- As per a Chainalysis report, over $50 billion worth of cryptocurrency has moved from China-based digital wallets to other parts of the world last year
- The Chinese government currently directs that citizens can buy only up to $50,000 of foreign currency a year at a financial institution
While there does exist, a stringent capping issued by the government on the amount of capital Chinese citizens are allowed to transfer from the country, the question arises about how much of it is actually a reality. A recent report by blockchain forensics firm Chainalysis reveals that approximately $50 billion worth of cryptocurrency assets have left China in the past year.
As per the report, Tether accounted for more than $18 billion of the outflows from East Asia during that period. With its value pegged to the USD, the cryptocurrency accounts for 93% of stablecoin usage in China. This is making investors sell off lump sum amounts in exchange of fiat money which are relatively unstable.
A stablecoin is a form of digital money that is generally backed by another asset with a view to stabilising its volatile nature. It is this feature that makes it convenient to transfer large amounts of cryptocurrency because chances of their value fluctuating wildly are slim.
Tether: Go-to option for Capital Flights
The report also highlights how stablecoins like Tether are particularly the go-to option for capital flights. For instance, Dovey Wan, a founding partner of a cryptocurrency investment firm, points that cryptocurrency has become a USD replacement for many in China today. In 2019, New York sued Tether and its associate company Bitfinex over the loss of $850 million plus funds in client and corporate funds. The Commodity Futures Trading Commission subpoenaed the two companies in 2017 over an alleged claim that one USD backed every Tether coin, however, the companies have denied doing anything wrong.
Regardless of the scenario, Tether has surged to $12.8 billion from approximately $2 billion in 2019. Paolo Ardoino, Tether’s CTO, told Chainalysis that the uses for the cryptocurrency are evolving. It is the instant settlement, deep liquidity, cheaper fees and relatively stable price associated with Tethers which has generated a wide array of opportunities for crypto traders.
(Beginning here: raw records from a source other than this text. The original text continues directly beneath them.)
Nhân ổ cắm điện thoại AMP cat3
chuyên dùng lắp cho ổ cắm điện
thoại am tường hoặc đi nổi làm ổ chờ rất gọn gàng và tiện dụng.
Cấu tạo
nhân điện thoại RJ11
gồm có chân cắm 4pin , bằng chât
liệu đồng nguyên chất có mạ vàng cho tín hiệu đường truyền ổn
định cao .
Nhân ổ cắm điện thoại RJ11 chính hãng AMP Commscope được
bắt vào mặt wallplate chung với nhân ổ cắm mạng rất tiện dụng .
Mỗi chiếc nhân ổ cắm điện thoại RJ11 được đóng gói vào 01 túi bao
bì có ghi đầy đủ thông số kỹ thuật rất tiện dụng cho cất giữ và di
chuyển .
As Chainalysis head of research Kim Grauer opines, investors are increasingly using Tether for international transactions. For instance, Chinese crypto firms conducting business in Latin America are increasingly preferring Bitcoin and Tether for payment purposes.
While the Chinese government outlawed the exchange of yuan for cryptocurrencies in 2017, users have circumvented this ban by using a clandestine network of brokers who trade yuan for Tether.
Cryptocurrency influencers in China too, have been staunch advocates of Bitfinex, with many of them being Tether wholesalers. What follows next is the sale of stablecoin to a large network of over the counter traders around China, who in turn sell Tether to the public. The findings also reveal that Bitcoin miners here often sell the coins in a jiffy, helping to drive out digital money into Western Europe and North America.